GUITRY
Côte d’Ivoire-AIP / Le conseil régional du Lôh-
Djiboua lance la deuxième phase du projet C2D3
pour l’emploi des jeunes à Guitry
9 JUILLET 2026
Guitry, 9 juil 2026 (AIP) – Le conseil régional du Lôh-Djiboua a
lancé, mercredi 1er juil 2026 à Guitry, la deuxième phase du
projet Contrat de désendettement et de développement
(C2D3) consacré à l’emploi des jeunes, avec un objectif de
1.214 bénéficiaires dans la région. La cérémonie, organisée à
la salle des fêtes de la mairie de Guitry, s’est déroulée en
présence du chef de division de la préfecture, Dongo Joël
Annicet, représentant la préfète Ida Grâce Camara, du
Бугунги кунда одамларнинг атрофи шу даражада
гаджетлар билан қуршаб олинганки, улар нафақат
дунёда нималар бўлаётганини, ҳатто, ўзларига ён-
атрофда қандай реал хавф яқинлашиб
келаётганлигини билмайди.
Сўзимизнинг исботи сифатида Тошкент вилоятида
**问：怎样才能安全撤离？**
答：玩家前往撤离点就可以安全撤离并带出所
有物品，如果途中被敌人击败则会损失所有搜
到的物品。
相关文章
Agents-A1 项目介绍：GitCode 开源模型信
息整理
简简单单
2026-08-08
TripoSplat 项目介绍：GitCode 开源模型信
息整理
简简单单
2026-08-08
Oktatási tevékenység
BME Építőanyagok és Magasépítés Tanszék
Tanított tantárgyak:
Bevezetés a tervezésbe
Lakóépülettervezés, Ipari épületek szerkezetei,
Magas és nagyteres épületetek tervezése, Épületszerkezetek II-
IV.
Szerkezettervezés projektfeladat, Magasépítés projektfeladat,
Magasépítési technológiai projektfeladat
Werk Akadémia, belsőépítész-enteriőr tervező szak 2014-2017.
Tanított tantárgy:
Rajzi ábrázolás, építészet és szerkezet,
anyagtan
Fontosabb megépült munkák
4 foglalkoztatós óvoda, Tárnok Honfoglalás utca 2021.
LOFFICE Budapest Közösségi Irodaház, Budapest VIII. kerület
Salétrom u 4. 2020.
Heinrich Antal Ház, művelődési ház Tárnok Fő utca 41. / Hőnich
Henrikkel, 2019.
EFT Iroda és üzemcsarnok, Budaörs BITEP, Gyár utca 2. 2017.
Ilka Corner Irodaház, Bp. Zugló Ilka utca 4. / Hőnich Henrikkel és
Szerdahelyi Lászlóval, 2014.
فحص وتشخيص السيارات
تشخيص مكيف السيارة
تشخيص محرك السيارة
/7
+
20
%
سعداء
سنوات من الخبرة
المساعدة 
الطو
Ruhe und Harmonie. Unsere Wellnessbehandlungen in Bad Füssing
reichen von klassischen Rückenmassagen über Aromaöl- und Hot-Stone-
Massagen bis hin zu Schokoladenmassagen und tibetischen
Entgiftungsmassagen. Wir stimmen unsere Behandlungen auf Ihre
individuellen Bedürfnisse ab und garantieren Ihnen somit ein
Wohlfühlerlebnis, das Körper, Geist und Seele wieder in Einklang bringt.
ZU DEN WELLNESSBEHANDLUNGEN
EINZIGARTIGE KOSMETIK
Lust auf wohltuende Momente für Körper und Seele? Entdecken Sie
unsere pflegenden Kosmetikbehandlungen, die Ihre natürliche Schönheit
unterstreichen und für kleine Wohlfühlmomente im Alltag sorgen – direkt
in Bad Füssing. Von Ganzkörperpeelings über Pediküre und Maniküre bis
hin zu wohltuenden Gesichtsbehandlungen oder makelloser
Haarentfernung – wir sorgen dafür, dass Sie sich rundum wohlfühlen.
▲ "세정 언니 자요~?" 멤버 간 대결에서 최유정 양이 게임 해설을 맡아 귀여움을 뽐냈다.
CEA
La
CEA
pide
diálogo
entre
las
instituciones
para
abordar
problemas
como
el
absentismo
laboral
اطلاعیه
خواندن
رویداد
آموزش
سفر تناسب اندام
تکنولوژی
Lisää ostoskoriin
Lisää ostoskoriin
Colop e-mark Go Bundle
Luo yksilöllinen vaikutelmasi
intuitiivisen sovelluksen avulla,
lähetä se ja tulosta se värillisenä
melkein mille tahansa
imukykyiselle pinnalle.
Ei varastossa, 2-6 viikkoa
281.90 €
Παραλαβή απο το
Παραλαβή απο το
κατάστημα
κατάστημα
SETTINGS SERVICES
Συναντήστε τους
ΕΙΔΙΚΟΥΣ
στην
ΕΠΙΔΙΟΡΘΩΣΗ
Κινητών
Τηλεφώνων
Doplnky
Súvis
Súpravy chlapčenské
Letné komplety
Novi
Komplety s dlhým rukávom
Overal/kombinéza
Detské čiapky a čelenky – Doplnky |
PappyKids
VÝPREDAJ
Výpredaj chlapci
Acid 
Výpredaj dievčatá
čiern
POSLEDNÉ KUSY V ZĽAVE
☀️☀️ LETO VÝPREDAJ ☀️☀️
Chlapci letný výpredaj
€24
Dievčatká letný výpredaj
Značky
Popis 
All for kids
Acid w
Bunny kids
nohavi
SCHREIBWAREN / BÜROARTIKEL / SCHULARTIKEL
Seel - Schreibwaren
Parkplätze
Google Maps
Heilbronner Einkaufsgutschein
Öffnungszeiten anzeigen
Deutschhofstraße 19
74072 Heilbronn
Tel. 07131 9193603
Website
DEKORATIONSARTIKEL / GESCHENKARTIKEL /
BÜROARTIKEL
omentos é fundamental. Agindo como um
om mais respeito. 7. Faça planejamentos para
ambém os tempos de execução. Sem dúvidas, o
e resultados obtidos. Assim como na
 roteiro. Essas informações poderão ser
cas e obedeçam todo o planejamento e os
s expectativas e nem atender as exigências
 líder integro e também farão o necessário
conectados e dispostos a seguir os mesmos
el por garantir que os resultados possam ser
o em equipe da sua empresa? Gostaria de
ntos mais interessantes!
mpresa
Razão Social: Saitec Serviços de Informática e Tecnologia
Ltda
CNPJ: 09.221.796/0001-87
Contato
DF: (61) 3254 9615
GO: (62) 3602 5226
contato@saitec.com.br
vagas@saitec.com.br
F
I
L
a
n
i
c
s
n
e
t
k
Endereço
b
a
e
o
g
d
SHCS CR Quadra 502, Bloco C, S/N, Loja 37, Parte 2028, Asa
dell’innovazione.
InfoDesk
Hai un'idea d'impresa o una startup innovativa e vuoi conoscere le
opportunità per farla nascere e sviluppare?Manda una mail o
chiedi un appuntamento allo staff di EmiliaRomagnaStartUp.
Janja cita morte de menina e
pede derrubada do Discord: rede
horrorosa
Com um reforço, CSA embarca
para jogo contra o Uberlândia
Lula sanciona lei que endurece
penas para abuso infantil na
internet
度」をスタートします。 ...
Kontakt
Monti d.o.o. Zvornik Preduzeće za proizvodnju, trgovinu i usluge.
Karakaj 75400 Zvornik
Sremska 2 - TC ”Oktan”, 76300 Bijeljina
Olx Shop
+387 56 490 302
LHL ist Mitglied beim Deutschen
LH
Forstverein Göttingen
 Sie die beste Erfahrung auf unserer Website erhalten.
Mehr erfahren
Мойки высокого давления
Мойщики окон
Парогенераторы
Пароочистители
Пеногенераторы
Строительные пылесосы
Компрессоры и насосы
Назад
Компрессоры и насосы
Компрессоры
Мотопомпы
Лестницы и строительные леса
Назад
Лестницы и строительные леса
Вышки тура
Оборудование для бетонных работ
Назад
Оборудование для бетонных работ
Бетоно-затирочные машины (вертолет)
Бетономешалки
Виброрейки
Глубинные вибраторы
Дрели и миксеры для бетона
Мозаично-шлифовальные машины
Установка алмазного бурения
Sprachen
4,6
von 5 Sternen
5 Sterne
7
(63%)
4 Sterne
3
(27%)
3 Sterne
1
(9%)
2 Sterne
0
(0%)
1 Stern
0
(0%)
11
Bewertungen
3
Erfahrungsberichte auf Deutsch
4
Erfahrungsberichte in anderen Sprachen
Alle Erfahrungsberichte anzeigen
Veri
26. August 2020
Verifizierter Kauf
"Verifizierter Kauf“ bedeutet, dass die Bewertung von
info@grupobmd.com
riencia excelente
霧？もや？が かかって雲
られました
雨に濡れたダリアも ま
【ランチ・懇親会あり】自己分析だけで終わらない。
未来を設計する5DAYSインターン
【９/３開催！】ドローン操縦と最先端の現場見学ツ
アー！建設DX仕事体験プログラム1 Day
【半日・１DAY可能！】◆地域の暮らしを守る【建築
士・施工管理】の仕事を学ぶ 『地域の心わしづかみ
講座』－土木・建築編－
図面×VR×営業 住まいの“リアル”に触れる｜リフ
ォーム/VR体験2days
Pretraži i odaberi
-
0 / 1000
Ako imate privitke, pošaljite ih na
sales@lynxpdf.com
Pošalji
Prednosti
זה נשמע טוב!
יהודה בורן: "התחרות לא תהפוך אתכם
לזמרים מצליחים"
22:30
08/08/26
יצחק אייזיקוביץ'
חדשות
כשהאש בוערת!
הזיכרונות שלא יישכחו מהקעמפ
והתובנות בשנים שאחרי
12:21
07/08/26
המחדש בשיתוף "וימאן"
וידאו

═══

**Problem description**
What is needed is every line of the records that contains the word "Djiboua".

**Reply to the task**
Djiboua lance la deuxième phase du projet C2D3
Guitry, 9 juil 2026 (AIP) – Le conseil régional du Lôh-Djiboua a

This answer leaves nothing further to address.